A equipe é composta pelo vereador Edil Albuquerque (PMDB) que é o presidente, Flávio César (PT do B), relator, Alceu Bueno (PSL) e o procurador jurídico da Casa de Leis, Fernando Miceno Pineis. Segundo Edil, neste primeiro momento o grupo está se inteirando das denúncias, irá marcar as datas das oitivas, entre outros procedimentos. “Temos prazo de cinco dias para entregar a notificação ao prefeito que terá 10 dias para apresentar defesa. Decorrido estes dois momentos procederemos com a avaliação de todo material apurado e julgaremos se são procedentes ou não”, relatou.
O parlamentar explicou ainda que neste primeiro momento não foi definido se haverá afastamento ou não do prefeito. “Nosso objetivo é realizar um trabalho detalhado, ouvindo todos os envolvidos e já dispomos de bastante material, que foi apresentado no relatório da CPI da Inadimplência. Só entraríamos com o pedido de afastamento em caso de sermos coibidos de desenvolver nosso papel, mas isso pode ser feito também por qualquer vereador da Casa”, ressaltou.
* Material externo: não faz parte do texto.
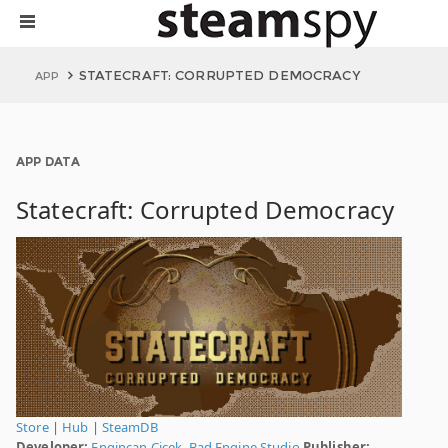
STATECRAFT: CORRUPTED DEMOCRACY
APP
APP DATA
Statecraft: Corrupted Democracy
Store
|
Hub
|
SteamDB
Developer:
Engincan Çiçek
,
Bad Engine Studio
Publisher: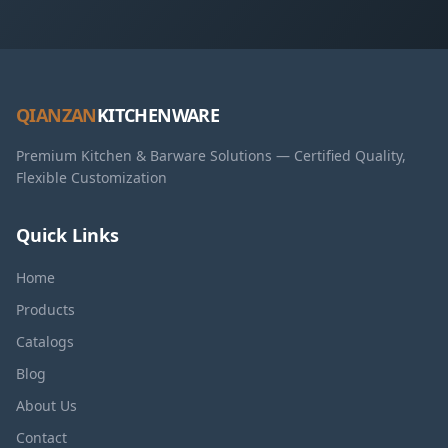
QIANZAN
KITCHENWARE
Premium Kitchen & Barware Solutions — Certified Quality,
Flexible Customization
Quick Links
Home
Products
Catalogs
Blog
About Us
Contact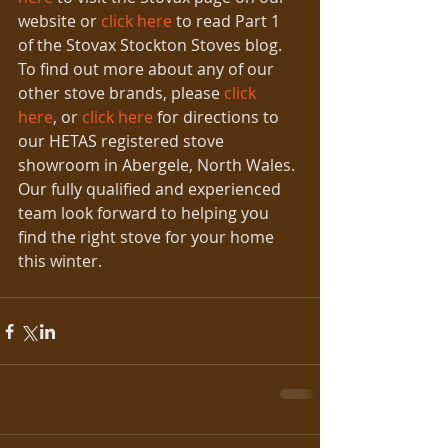
website or 
click here
 to read Part 1 
of the Stovax Stockton Stoves blog. 
To find out more about any of our 
other stove brands, please 
click 
here
, or 
click here
 for directions to 
our HETAS registered stove 
showroom in Abergele, North Wales. 
Our fully qualified and experienced 
team look forward to helping you 
find the right stove for your home 
this winter.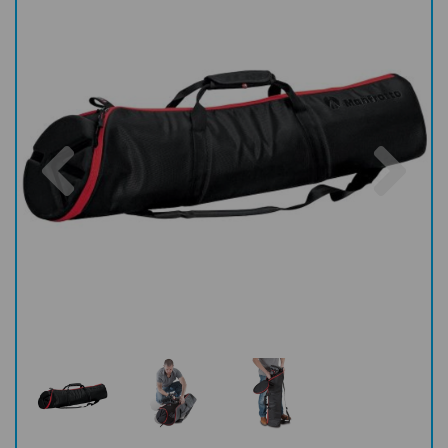
Previous
Nex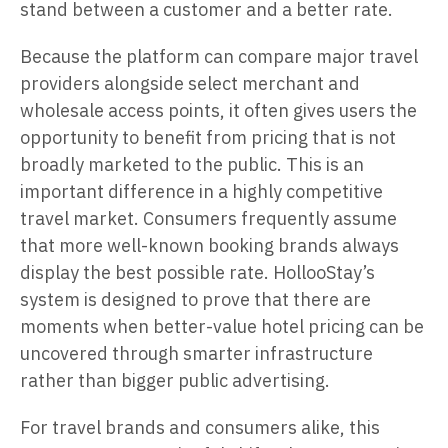
stand between a customer and a better rate.
Because the platform can compare major travel
providers alongside select merchant and
wholesale access points, it often gives users the
opportunity to benefit from pricing that is not
broadly marketed to the public. This is an
important difference in a highly competitive
travel market. Consumers frequently assume
that more well-known booking brands always
display the best possible rate. HollooStay’s
system is designed to prove that there are
moments when better-value hotel pricing can be
uncovered through smarter infrastructure
rather than bigger public advertising.
For travel brands and consumers alike, this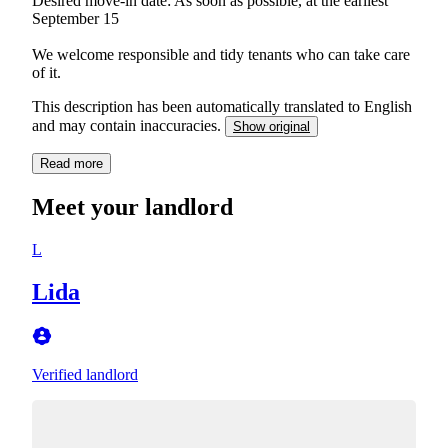
Desired move-in date: As soon as possible, at the earliest
September 15
We welcome responsible and tidy tenants who can take care
of it.
This description has been automatically translated to English
and may contain inaccuracies.
Show original
Read more
Meet your landlord
L
Lida
Verified landlord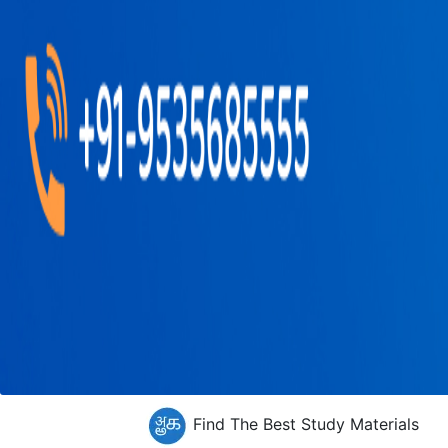
Find The Best Study Materials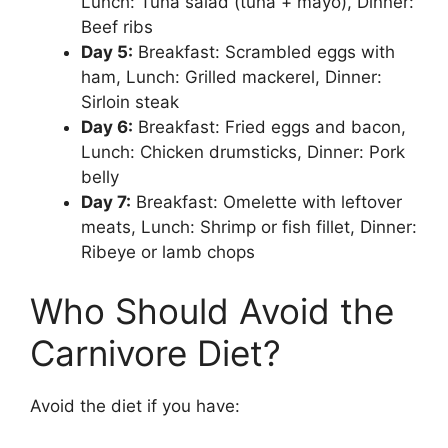
Lunch: Tuna salad (tuna + mayo), Dinner:
Beef ribs
Day 5:
Breakfast: Scrambled eggs with
ham, Lunch: Grilled mackerel, Dinner:
Sirloin steak
Day 6:
Breakfast: Fried eggs and bacon,
Lunch: Chicken drumsticks, Dinner: Pork
belly
Day 7:
Breakfast: Omelette with leftover
meats, Lunch: Shrimp or fish fillet, Dinner:
Ribeye or lamb chops
Who Should Avoid the
Carnivore Diet?
Avoid the diet if you have: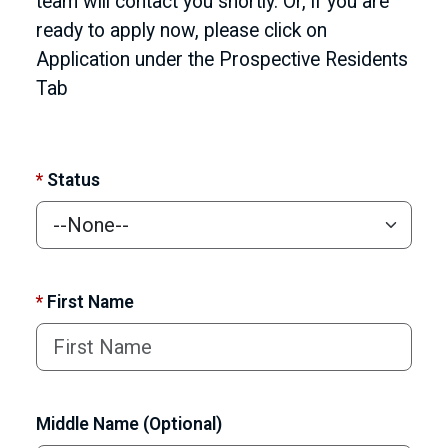
team will contact you shortly. Or, if you are
ready to apply now, please click on
Application under the Prospective Residents
Tab
*
Status
*
First Name
Middle Name (Optional)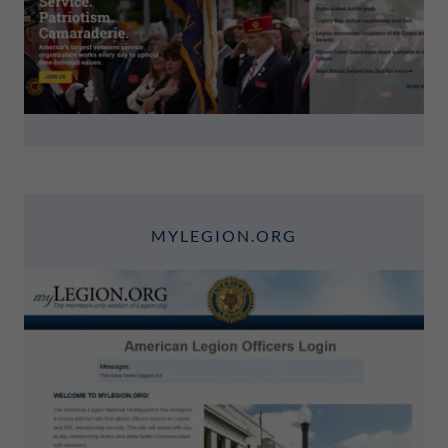
MYLEGION.ORG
De acordo com o grupo, o prazo para conclusão do trabalho é de 90 dias, porém, irão trabalhar para que a finalização do parecer aconteça em até 60 dias. “Queremos evitar que o processo se estenda ao período de recesso parlamentar, o que iria atrapalhar a fluidez do trabalho”, alegou o presidente da Comissão. Na avaliação do relator, Flávio César o prefeito terá toda condição para apresentar sua defesa e pode indicar até 10 testemunhas. “Se ele (prefeito) não deve, não deve temer as apurações da comissão. Entendo que ele deveria ser o primeiro a querer responder as denúncias registradas e desta forma, mostrar o que é verídico ou não”, questionou.
Para o vereador Alceu Bueno, a comissão cumprirá seu papel, atendendo as solicitações feitas pela população. “A avaliação será feita com base no material que dispomos e segundo os depoimentos realizados. Nossa responsabilidade enquanto legislativo é responder aos questionamentos da sociedade, como por exemplo, o ofício entregue por conselheiros de cinco regiões da cidade e quatro lideranças comunitárias”, declarou.